### The problem
Please return all lines of the data below containing the string "first".

Items from a dataset:
..............................
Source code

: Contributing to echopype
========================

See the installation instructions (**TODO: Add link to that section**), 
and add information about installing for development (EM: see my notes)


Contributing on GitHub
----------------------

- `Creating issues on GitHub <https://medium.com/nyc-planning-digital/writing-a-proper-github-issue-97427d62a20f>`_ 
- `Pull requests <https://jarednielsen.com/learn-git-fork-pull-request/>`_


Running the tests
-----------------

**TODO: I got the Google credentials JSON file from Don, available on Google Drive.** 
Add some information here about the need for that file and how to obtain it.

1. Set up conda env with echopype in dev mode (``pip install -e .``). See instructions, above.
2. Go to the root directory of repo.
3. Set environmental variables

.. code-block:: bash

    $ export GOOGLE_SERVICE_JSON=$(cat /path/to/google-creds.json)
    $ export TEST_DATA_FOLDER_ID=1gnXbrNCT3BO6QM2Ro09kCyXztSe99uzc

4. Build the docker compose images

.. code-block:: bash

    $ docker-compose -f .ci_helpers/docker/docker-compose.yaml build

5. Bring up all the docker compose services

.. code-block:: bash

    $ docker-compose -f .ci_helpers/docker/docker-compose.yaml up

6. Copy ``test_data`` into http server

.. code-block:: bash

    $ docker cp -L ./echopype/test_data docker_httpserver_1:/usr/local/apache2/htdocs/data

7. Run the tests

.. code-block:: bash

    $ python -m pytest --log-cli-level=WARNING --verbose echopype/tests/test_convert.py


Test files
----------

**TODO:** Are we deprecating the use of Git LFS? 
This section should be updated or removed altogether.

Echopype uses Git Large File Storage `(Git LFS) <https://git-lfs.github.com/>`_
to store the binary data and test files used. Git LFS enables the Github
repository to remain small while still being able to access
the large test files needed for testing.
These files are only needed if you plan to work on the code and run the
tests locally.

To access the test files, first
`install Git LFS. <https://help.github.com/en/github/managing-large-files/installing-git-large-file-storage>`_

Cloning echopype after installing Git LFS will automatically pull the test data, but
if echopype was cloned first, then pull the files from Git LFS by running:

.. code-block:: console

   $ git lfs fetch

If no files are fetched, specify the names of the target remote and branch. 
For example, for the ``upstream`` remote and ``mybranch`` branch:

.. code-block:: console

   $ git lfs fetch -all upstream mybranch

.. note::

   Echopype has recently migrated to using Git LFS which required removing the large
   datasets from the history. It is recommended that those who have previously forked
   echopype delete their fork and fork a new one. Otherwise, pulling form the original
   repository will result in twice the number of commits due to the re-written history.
..............................
### Completed task
To access the test files, first
if echopype was cloned first, then pull the files from Git LFS by running:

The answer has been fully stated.